There may be 20 to 30 examples of a particularly type of play with a particular group of players, but the models will need much more to be effective. “That’s where the rubber hits the road,” the Australian native says. “We’re just starting to do these very precise, specific things.”
Silicon Valley firms like Google and Facebook may get most of the glory for their AI research, but as Lucey explains, there’s a lot of fundamental research going on in the sporting world, too.
“I think some people don’t think about sports in that regard, but it’s definitely at the forefront,” he says. “Sports basically represents the most interesting data out there, I think. It’s adversarial, it’s multi-agent, it’s very fine-grained, and there’s just so much of it. I don’t think you can find a richer or more interesting data set, especially with the tracking data we have in basketball and soccer.”
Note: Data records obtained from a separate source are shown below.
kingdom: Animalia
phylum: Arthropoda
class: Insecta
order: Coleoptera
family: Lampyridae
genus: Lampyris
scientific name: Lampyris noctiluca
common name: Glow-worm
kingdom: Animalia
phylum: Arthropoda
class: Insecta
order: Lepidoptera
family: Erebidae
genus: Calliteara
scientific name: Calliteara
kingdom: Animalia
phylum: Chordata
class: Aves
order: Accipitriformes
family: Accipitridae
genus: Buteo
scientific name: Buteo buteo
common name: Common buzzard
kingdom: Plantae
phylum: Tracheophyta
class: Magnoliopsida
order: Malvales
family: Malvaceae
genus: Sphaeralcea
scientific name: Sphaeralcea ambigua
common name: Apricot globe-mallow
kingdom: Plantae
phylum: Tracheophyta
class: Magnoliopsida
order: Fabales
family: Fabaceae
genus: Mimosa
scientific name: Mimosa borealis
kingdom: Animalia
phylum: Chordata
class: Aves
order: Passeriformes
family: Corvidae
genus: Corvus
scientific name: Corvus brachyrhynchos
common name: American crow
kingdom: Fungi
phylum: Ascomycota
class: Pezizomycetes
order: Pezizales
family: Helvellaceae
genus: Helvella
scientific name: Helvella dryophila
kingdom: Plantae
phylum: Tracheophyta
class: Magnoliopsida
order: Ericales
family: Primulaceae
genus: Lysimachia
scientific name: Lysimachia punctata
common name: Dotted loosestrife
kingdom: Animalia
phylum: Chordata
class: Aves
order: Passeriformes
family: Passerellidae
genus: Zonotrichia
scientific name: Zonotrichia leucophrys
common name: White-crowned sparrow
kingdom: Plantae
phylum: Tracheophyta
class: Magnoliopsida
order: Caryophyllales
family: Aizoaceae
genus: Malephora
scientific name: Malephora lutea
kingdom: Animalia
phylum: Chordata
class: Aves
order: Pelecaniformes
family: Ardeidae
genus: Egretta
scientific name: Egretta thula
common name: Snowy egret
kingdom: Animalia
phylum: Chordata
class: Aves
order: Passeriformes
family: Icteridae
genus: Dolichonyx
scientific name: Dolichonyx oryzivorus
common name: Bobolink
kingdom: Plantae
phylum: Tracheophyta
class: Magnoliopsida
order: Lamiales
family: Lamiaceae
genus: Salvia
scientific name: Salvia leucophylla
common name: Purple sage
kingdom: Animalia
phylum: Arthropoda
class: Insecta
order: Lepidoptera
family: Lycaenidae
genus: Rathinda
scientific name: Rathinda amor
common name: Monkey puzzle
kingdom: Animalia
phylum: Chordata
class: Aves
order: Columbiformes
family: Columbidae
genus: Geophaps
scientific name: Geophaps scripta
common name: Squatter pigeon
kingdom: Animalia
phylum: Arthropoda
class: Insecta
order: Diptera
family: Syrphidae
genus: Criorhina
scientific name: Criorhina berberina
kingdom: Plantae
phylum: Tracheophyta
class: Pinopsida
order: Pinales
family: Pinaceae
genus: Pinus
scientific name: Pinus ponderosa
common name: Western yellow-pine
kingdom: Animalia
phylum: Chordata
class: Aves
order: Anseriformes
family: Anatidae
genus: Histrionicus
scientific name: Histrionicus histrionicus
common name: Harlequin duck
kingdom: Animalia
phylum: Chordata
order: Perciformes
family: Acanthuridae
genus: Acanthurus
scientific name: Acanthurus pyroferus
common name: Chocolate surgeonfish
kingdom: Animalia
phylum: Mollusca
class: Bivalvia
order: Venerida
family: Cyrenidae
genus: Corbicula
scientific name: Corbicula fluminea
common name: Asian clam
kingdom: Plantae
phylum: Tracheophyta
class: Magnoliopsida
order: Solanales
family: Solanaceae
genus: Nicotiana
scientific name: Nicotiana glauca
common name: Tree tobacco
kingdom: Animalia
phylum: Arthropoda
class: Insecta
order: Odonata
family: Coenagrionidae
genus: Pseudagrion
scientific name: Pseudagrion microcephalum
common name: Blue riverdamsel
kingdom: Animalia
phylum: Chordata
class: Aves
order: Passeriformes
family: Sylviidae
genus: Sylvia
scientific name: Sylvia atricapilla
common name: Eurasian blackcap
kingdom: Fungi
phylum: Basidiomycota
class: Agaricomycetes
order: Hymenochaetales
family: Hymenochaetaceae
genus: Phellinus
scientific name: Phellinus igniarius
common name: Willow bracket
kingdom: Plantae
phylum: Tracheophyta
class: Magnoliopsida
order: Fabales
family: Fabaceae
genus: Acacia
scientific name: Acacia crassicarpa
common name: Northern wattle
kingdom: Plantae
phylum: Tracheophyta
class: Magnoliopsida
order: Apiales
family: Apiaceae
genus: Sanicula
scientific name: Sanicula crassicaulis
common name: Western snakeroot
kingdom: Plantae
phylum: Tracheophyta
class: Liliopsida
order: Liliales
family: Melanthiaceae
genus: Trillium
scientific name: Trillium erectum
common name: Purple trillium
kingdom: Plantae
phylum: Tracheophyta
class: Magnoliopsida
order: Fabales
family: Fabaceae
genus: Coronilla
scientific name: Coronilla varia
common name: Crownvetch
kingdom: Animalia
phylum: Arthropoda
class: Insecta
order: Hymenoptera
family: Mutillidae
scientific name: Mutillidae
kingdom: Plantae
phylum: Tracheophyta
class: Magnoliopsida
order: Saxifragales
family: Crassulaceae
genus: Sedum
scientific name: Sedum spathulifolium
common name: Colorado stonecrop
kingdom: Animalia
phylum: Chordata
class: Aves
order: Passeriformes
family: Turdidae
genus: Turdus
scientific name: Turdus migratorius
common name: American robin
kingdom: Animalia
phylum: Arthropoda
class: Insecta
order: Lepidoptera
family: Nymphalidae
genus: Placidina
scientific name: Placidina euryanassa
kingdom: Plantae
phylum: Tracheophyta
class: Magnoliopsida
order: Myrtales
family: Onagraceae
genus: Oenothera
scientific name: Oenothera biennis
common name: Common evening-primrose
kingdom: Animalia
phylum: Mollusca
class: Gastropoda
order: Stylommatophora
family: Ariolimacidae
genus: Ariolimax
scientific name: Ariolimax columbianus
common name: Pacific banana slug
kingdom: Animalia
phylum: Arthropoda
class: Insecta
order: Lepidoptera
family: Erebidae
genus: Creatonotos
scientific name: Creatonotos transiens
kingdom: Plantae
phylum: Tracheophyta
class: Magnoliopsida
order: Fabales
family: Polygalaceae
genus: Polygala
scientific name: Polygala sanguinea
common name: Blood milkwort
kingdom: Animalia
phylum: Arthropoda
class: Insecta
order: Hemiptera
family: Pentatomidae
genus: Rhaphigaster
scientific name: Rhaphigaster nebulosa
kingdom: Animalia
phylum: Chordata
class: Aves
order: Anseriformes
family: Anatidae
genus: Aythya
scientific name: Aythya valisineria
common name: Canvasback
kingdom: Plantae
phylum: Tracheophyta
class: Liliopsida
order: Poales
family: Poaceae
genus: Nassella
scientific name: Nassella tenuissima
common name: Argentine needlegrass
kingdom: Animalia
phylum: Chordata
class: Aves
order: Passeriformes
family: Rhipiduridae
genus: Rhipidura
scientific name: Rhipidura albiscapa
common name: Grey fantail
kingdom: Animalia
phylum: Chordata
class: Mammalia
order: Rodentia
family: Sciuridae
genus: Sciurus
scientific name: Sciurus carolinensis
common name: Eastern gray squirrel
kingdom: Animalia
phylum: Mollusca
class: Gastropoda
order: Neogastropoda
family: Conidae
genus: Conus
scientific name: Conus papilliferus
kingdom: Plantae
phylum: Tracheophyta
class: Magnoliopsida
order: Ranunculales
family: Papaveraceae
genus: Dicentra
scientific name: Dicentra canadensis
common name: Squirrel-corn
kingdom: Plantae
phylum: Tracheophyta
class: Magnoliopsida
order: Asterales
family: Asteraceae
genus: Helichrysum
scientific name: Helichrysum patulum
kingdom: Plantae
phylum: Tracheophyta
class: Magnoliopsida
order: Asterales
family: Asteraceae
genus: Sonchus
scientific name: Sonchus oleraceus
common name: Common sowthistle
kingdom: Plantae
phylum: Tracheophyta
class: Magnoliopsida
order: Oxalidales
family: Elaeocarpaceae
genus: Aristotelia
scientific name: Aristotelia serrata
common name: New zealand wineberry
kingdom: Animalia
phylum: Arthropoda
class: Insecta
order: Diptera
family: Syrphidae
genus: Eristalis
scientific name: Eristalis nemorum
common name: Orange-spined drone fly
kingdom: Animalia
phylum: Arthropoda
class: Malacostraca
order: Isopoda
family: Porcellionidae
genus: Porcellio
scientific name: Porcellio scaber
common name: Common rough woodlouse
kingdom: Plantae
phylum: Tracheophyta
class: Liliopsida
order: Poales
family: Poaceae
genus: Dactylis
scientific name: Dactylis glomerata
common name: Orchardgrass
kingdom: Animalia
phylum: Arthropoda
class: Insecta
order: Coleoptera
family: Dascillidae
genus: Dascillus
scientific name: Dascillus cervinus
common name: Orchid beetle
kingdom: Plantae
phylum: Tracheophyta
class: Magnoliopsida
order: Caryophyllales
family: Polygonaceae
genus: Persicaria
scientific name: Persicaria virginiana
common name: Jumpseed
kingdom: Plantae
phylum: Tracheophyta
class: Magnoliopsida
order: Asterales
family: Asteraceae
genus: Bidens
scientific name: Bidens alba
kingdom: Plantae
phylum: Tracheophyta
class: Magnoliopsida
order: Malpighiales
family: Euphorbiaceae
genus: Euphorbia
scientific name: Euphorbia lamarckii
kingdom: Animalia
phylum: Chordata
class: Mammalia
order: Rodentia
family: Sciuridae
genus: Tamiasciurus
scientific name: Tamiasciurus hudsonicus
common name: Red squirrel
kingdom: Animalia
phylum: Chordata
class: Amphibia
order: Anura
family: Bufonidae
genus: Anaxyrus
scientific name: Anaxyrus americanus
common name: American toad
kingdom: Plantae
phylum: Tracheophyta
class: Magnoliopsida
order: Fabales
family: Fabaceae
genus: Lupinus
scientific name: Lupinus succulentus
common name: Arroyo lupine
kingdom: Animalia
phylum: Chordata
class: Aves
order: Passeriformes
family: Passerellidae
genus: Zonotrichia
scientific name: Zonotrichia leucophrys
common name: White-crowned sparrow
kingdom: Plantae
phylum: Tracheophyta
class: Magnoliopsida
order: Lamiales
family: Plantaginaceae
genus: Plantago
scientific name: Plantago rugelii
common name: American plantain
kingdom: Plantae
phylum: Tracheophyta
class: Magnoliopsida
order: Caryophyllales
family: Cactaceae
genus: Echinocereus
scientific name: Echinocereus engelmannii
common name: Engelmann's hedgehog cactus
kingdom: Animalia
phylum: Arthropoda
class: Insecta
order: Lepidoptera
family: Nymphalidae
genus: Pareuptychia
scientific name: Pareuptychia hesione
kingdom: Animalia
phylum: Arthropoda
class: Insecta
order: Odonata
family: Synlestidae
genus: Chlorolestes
A paradigm shift is underway in the field of sports analytics, and STATS hopes to be at the center of it. Recent advances in deep learning are giving coaches and professional athletes insights that previously required watching hundreds of hours of game film. With ghosting systems, teams can show players how to position themselves to maximize the potential for a positive outcome.
“The goal here is to help teams, or whoever we work with, find their winning edge,” Lucey says. “It’s correlation versus causation, but basically everybody is doing this now, and if you’re not doing it, you’re at a severe disadvantage.”